EXERCISE. Turn every line of the records below into a numbered list, skipping blank lines and leaving the pictures out.

============

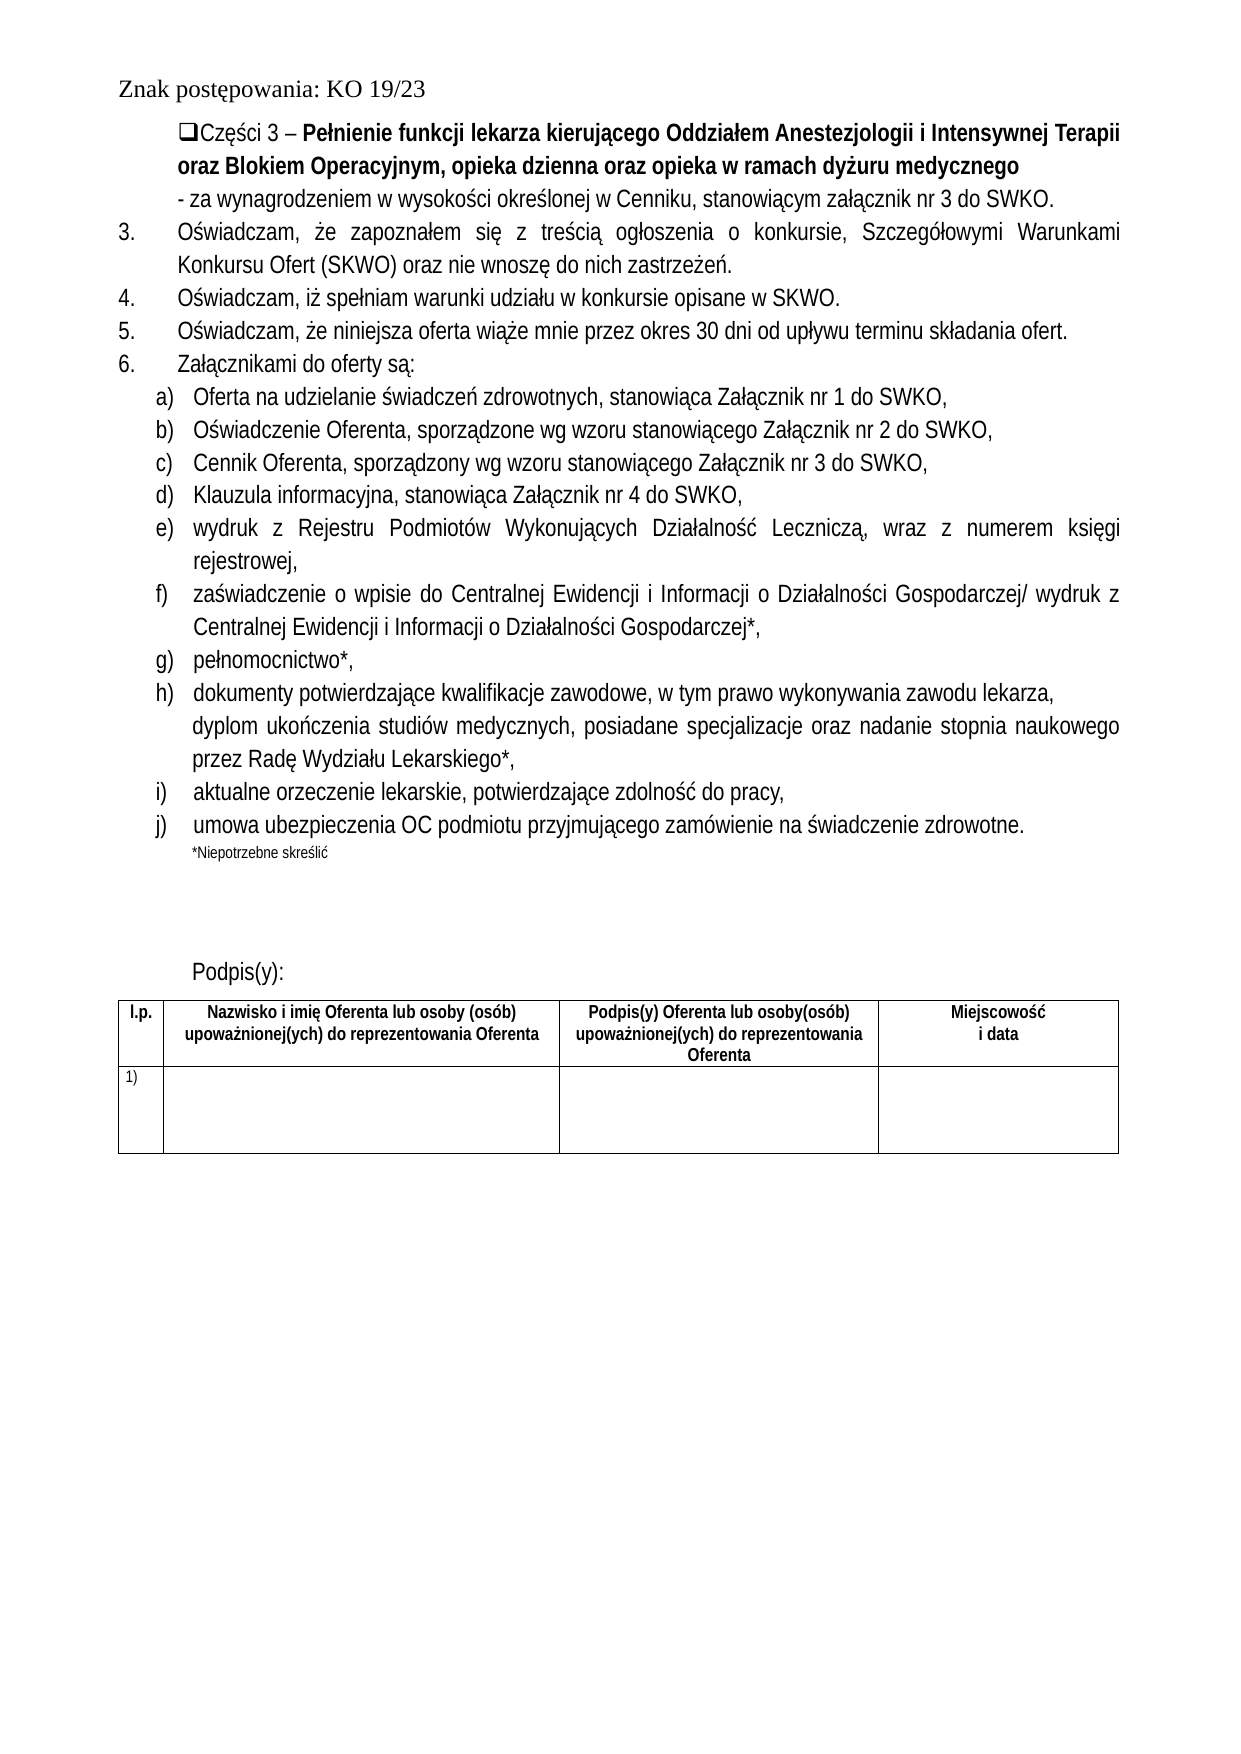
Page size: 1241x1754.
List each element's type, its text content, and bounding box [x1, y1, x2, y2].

list Cennik Oferenta, sporządzony wg wzoru stanowiącego Załącznik nr 3 do SWKO, [156, 447, 1122, 476]
text Części 3 – Pełnienie funkcji lekarza kierującego Oddziałem Anestezjologii i Intensywnej Terapii oraz Blokiem Operacyjnym, opieka dzienna oraz opieka w ramach dyżuru medycznego [177, 118, 1122, 180]
text - za wynagrodzeniem w wysokości określonej w Cenniku, stanowiącym załącznik nr 3 do SWKO. [118, 184, 1122, 213]
list dokumenty potwierdzające kwalifikacje zawodowe, w tym prawo wykonywania zawodu lekarza, [156, 678, 1122, 707]
table_header Nazwisko i imię Oferenta lub osoby (osób) upoważnionej(ych) do reprezentowania Oferenta [164, 1001, 559, 1066]
list wydruk z Rejestru Podmiotów Wykonujących Działalność Leczniczą, wraz z numerem księgi rejestrowej, [156, 513, 1122, 575]
text 3. Oświadczam, że zapoznałem się z treścią ogłoszenia o konkursie, Szczegółowymi Warunkami Konkursu Ofert (SKWO) oraz nie wnoszę do nich zastrzeżeń. [118, 217, 1122, 279]
table_cell [164, 1067, 559, 1153]
text 4. Oświadczam, iż spełniam warunki udziału w konkursie opisane w SKWO. [118, 283, 1122, 312]
text 6. Załącznikami do oferty są: [118, 349, 1122, 377]
table_cell [560, 1067, 878, 1153]
list aktualne orzeczenie lekarskie, potwierdzające zdolność do pracy, [156, 777, 1122, 805]
list Klauzula informacyjna, stanowiąca Załącznik nr 4 do SWKO, [156, 480, 1122, 509]
list zaświadczenie o wpisie do Centralnej Ewidencji i Informacji o Działalności Gospodarczej/ wydruk z Centralnej Ewidencji i Informacji o Działalności Gospodarczej*, [156, 579, 1122, 641]
list Oświadczenie Oferenta, sporządzone wg wzoru stanowiącego Załącznik nr 2 do SWKO, [156, 414, 1122, 443]
table_cell [879, 1067, 1118, 1153]
list umowa ubezpieczenia OC podmiotu przyjmującego zamówienie na świadczenie zdrowotne. [156, 809, 1122, 838]
table_header l.p. [119, 1001, 163, 1066]
table_cell 1) [119, 1067, 163, 1153]
list Oferta na udzielanie świadczeń zdrowotnych, stanowiąca Załącznik nr 1 do SWKO, [156, 382, 1122, 410]
table_header Miejscowość i data [879, 1001, 1118, 1066]
table_header Podpis(y) Oferenta lub osoby(osób) upoważnionej(ych) do reprezentowania Oferenta [560, 1001, 878, 1066]
text dyplom ukończenia studiów medycznych, posiadane specjalizacje oraz nadanie stopnia naukowego przez Radę Wydziału Lekarskiego*, [192, 711, 1122, 772]
text *Niepotrzebne skreślić [192, 842, 1122, 862]
text Podpis(y): [192, 957, 1122, 986]
list pełnomocnictwo*, [156, 645, 1122, 674]
text 5. Oświadczam, że niniejsza oferta wiąże mnie przez okres 30 dni od upływu terminu składania ofert. [118, 316, 1122, 344]
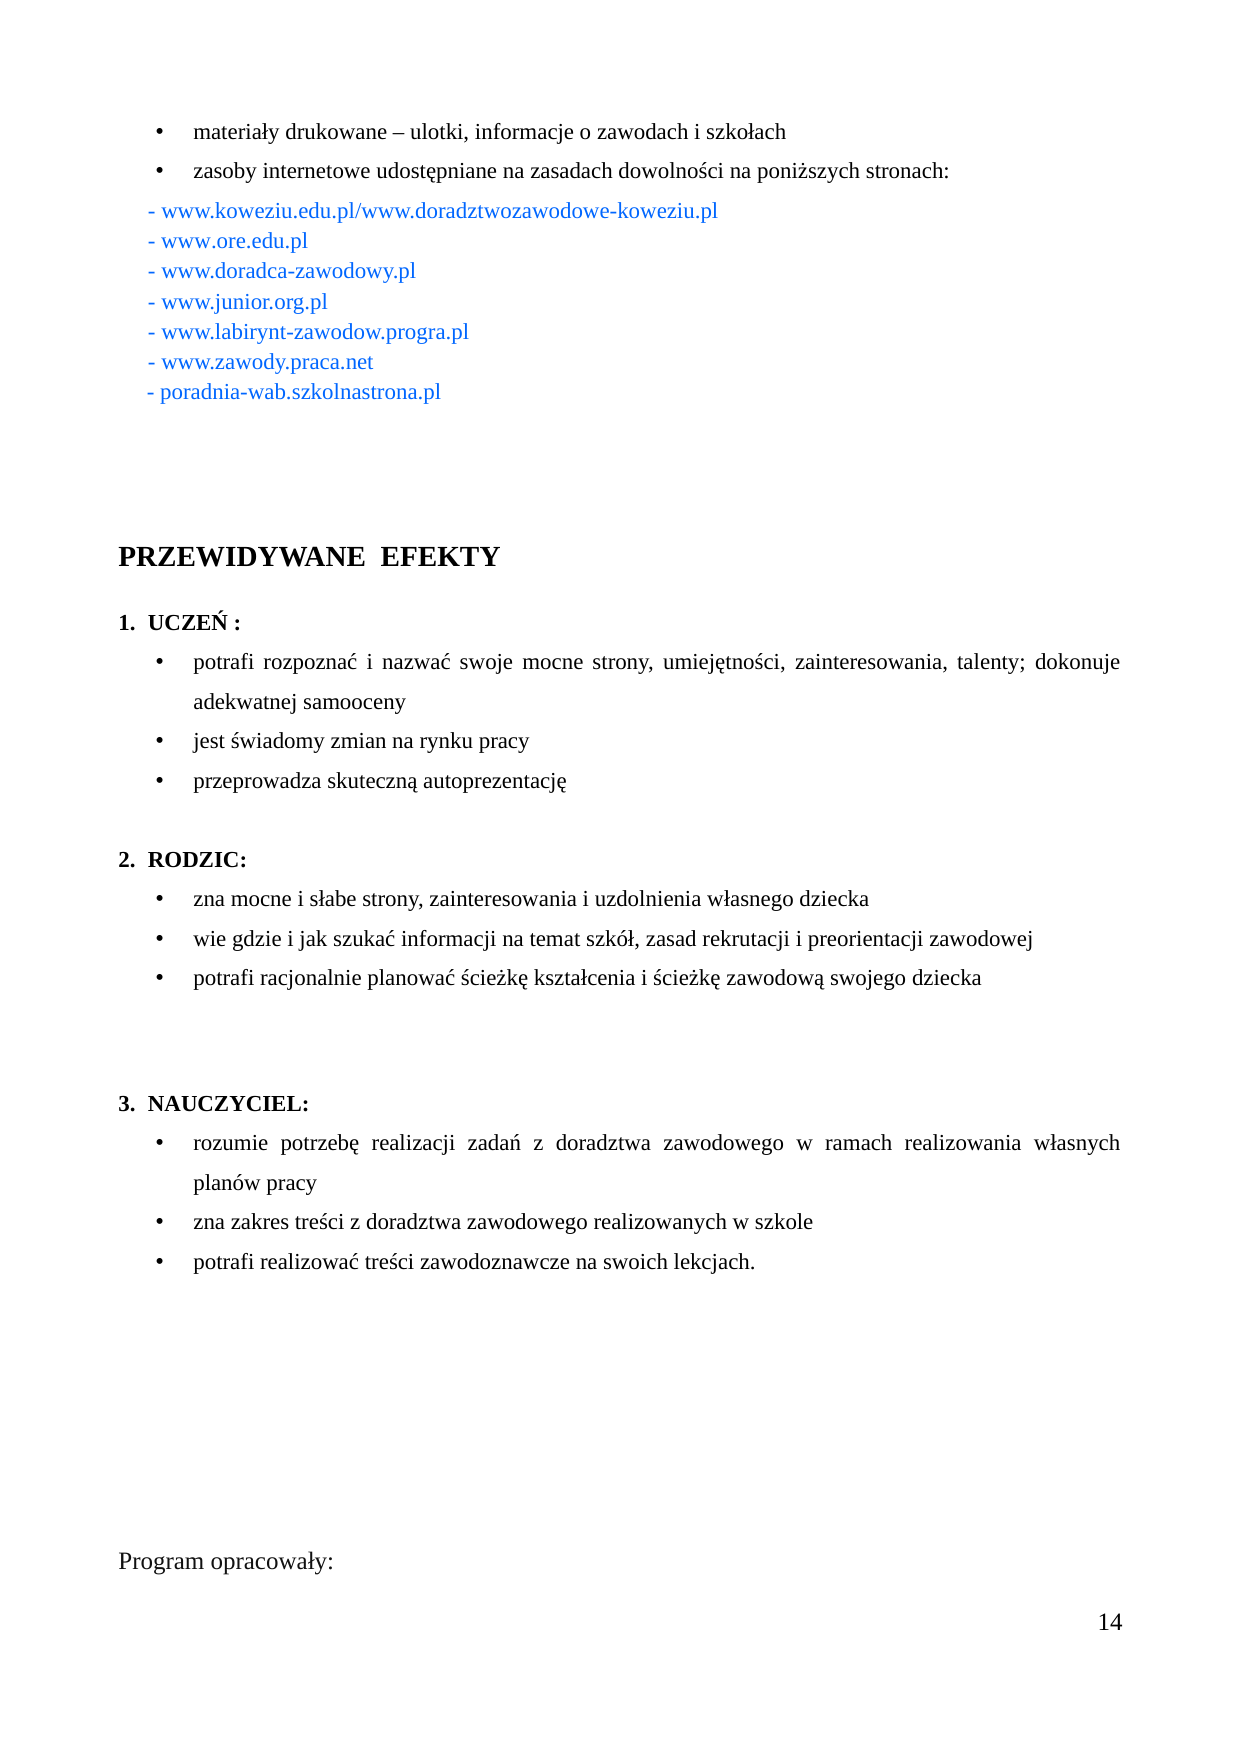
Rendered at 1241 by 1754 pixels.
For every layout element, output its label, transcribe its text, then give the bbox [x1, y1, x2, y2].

list zasoby internetowe udostępniane na zasadach dowolności na poniższych stronach: [156, 158, 1122, 184]
list RODZIC: [118, 846, 1122, 872]
list potrafi racjonalnie planować ścieżkę kształcenia i ścieżkę zawodową swojego dziecka [156, 964, 1122, 991]
list UCZEŃ : [118, 609, 1122, 635]
text - www.doradca-zawodowy.pl [148, 257, 1122, 284]
text PRZEWIDYWANE EFEKTY [118, 539, 1122, 573]
list przeprowadza skuteczną autoprezentację [156, 767, 1122, 793]
list rozumie potrzebę realizacji zadań z doradztwa zawodowego w ramach realizowania własnych planów pracy [156, 1129, 1122, 1195]
text - poradnia-wab.szkolnastrona.pl [118, 378, 1122, 405]
list potrafi rozpoznać i nazwać swoje mocne strony, umiejętności, zainteresowania, talenty; dokonuje adekwatnej samooceny [156, 648, 1122, 714]
list wie gdzie i jak szukać informacji na temat szkół, zasad rekrutacji i preorientacji zawodowej [156, 925, 1122, 951]
list materiały drukowane – ulotki, informacje o zawodach i szkołach [156, 118, 1122, 144]
list NAUCZYCIEL: [118, 1090, 1122, 1116]
list jest świadomy zmian na rynku pracy [156, 727, 1122, 754]
text - www.labirynt-zawodow.progra.pl [148, 318, 1122, 344]
text - www.junior.org.pl [148, 288, 1122, 314]
list zna zakres treści z doradztwa zawodowego realizowanych w szkole [156, 1208, 1122, 1235]
text Program opracowały: [118, 1546, 1122, 1575]
list potrafi realizować treści zawodoznawcze na swoich lekcjach. [156, 1248, 1122, 1274]
list zna mocne i słabe strony, zainteresowania i uzdolnienia własnego dziecka [156, 885, 1122, 912]
text - www.koweziu.edu.pl/www.doradztwozawodowe-koweziu.pl [148, 197, 1122, 223]
text - www.ore.edu.pl [148, 227, 1122, 254]
text - www.zawody.praca.net [148, 348, 1122, 374]
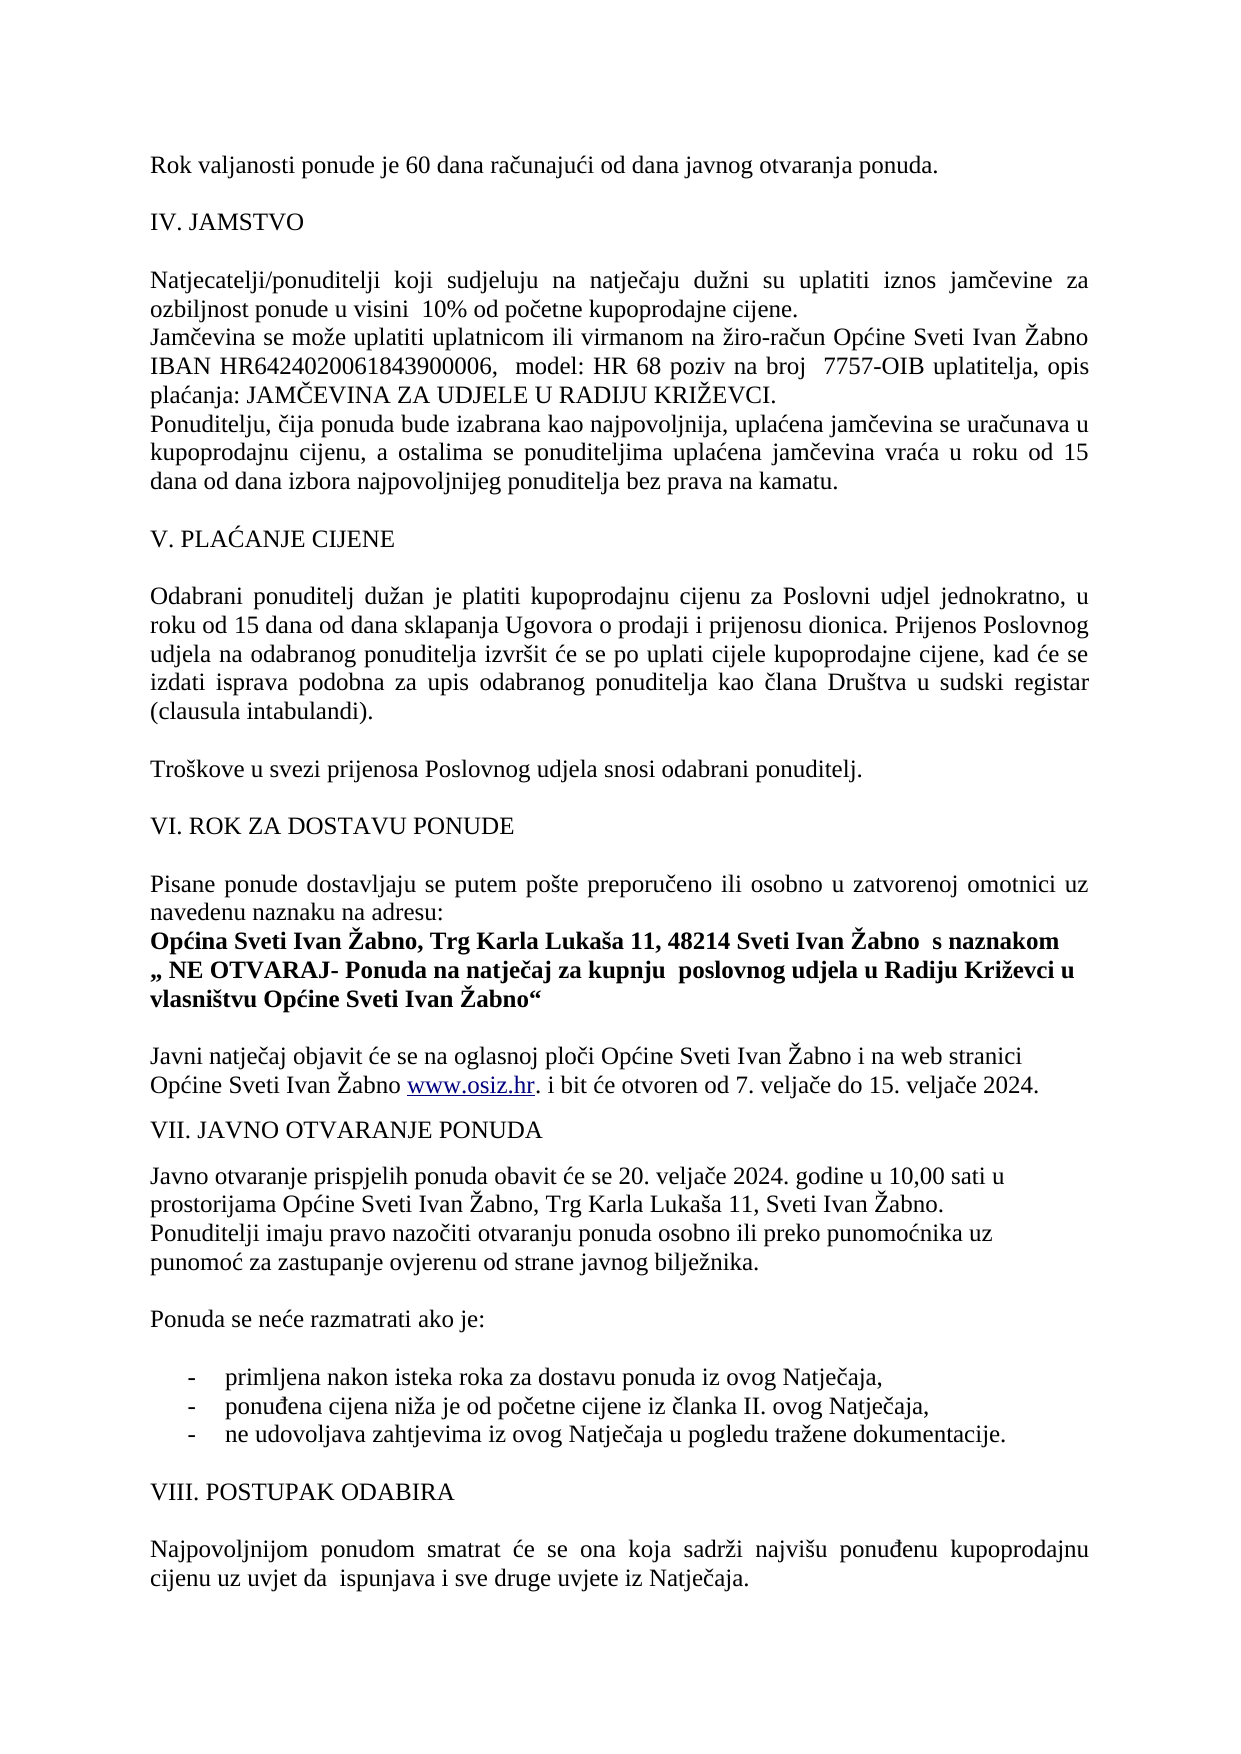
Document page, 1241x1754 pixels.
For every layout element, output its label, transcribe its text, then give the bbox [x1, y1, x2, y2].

============

WORKED ANSWER.
1. Page size: 1241x1754.
2. List each element's type, its text content, and bounding box [x1, y1, x2, y2].
3. list Cennik Oferenta, sporządzony wg wzoru stanowiącego Załącznik nr 3 do SWKO, [156, 447, 1122, 476]
4. text Części 3 – Pełnienie funkcji lekarza kierującego Oddziałem Anestezjologii i Intensywnej Terapii oraz Blokiem Operacyjnym, opieka dzienna oraz opieka w ramach dyżuru medycznego [177, 118, 1122, 180]
5. text - za wynagrodzeniem w wysokości określonej w Cenniku, stanowiącym załącznik nr 3 do SWKO. [118, 184, 1122, 213]
6. list dokumenty potwierdzające kwalifikacje zawodowe, w tym prawo wykonywania zawodu lekarza, [156, 678, 1122, 707]
7. table_header Nazwisko i imię Oferenta lub osoby (osób) upoważnionej(ych) do reprezentowania Oferenta [164, 1001, 559, 1066]
8. list wydruk z Rejestru Podmiotów Wykonujących Działalność Leczniczą, wraz z numerem księgi rejestrowej, [156, 513, 1122, 575]
9. text 3. Oświadczam, że zapoznałem się z treścią ogłoszenia o konkursie, Szczegółowymi Warunkami Konkursu Ofert (SKWO) oraz nie wnoszę do nich zastrzeżeń. [118, 217, 1122, 279]
10. table_cell [164, 1067, 559, 1153]
11. text 4. Oświadczam, iż spełniam warunki udziału w konkursie opisane w SKWO. [118, 283, 1122, 312]
12. text 6. Załącznikami do oferty są: [118, 349, 1122, 377]
13. table_cell [560, 1067, 878, 1153]
14. list aktualne orzeczenie lekarskie, potwierdzające zdolność do pracy, [156, 777, 1122, 805]
15. list Klauzula informacyjna, stanowiąca Załącznik nr 4 do SWKO, [156, 480, 1122, 509]
16. list zaświadczenie o wpisie do Centralnej Ewidencji i Informacji o Działalności Gospodarczej/ wydruk z Centralnej Ewidencji i Informacji o Działalności Gospodarczej*, [156, 579, 1122, 641]
17. list Oświadczenie Oferenta, sporządzone wg wzoru stanowiącego Załącznik nr 2 do SWKO, [156, 414, 1122, 443]
18. table_cell [879, 1067, 1118, 1153]
19. list umowa ubezpieczenia OC podmiotu przyjmującego zamówienie na świadczenie zdrowotne. [156, 809, 1122, 838]
20. table_header l.p. [119, 1001, 163, 1066]
21. table_cell 1) [119, 1067, 163, 1153]
22. list Oferta na udzielanie świadczeń zdrowotnych, stanowiąca Załącznik nr 1 do SWKO, [156, 382, 1122, 410]
23. table_header Miejscowość i data [879, 1001, 1118, 1066]
24. table_header Podpis(y) Oferenta lub osoby(osób) upoważnionej(ych) do reprezentowania Oferenta [560, 1001, 878, 1066]
25. text dyplom ukończenia studiów medycznych, posiadane specjalizacje oraz nadanie stopnia naukowego przez Radę Wydziału Lekarskiego*, [192, 711, 1122, 772]
26. text *Niepotrzebne skreślić [192, 842, 1122, 862]
27. text Podpis(y): [192, 957, 1122, 986]
28. list pełnomocnictwo*, [156, 645, 1122, 674]
29. text 5. Oświadczam, że niniejsza oferta wiąże mnie przez okres 30 dni od upływu terminu składania ofert. [118, 316, 1122, 344]
30. Rendered at 1241 by 1754 pixels.
31. For every layout element, output its label, transcribe its text, then give the bbox [x1, y1, x2, y2].
32. list zasoby internetowe udostępniane na zasadach dowolności na poniższych stronach: [156, 158, 1122, 184]
33. list RODZIC: [118, 846, 1122, 872]
34. list potrafi racjonalnie planować ścieżkę kształcenia i ścieżkę zawodową swojego dziecka [156, 964, 1122, 991]
35. list UCZEŃ : [118, 609, 1122, 635]
36. text - www.doradca-zawodowy.pl [148, 257, 1122, 284]
37. text PRZEWIDYWANE EFEKTY [118, 539, 1122, 573]
38. list przeprowadza skuteczną autoprezentację [156, 767, 1122, 793]
39. list rozumie potrzebę realizacji zadań z doradztwa zawodowego w ramach realizowania własnych planów pracy [156, 1129, 1122, 1195]
40. text - poradnia-wab.szkolnastrona.pl [118, 378, 1122, 405]
41. list potrafi rozpoznać i nazwać swoje mocne strony, umiejętności, zainteresowania, talenty; dokonuje adekwatnej samooceny [156, 648, 1122, 714]
42. list wie gdzie i jak szukać informacji na temat szkół, zasad rekrutacji i preorientacji zawodowej [156, 925, 1122, 951]
43. list materiały drukowane – ulotki, informacje o zawodach i szkołach [156, 118, 1122, 144]
44. list NAUCZYCIEL: [118, 1090, 1122, 1116]
45. list jest świadomy zmian na rynku pracy [156, 727, 1122, 754]
46. text - www.labirynt-zawodow.progra.pl [148, 318, 1122, 344]
47. text - www.junior.org.pl [148, 288, 1122, 314]
48. list zna zakres treści z doradztwa zawodowego realizowanych w szkole [156, 1208, 1122, 1235]
49. text Program opracowały: [118, 1546, 1122, 1575]
50. list potrafi realizować treści zawodoznawcze na swoich lekcjach. [156, 1248, 1122, 1274]
51. list zna mocne i słabe strony, zainteresowania i uzdolnienia własnego dziecka [156, 885, 1122, 912]
52. text - www.koweziu.edu.pl/www.doradztwozawodowe-koweziu.pl [148, 197, 1122, 223]
53. text - www.ore.edu.pl [148, 227, 1122, 254]
54. text - www.zawody.praca.net [148, 348, 1122, 374]
55. Document page, 1241x1754 pixels.
56. For every layout element, output its label, transcribe its text, then give the bbox [x1, y1, x2, y2].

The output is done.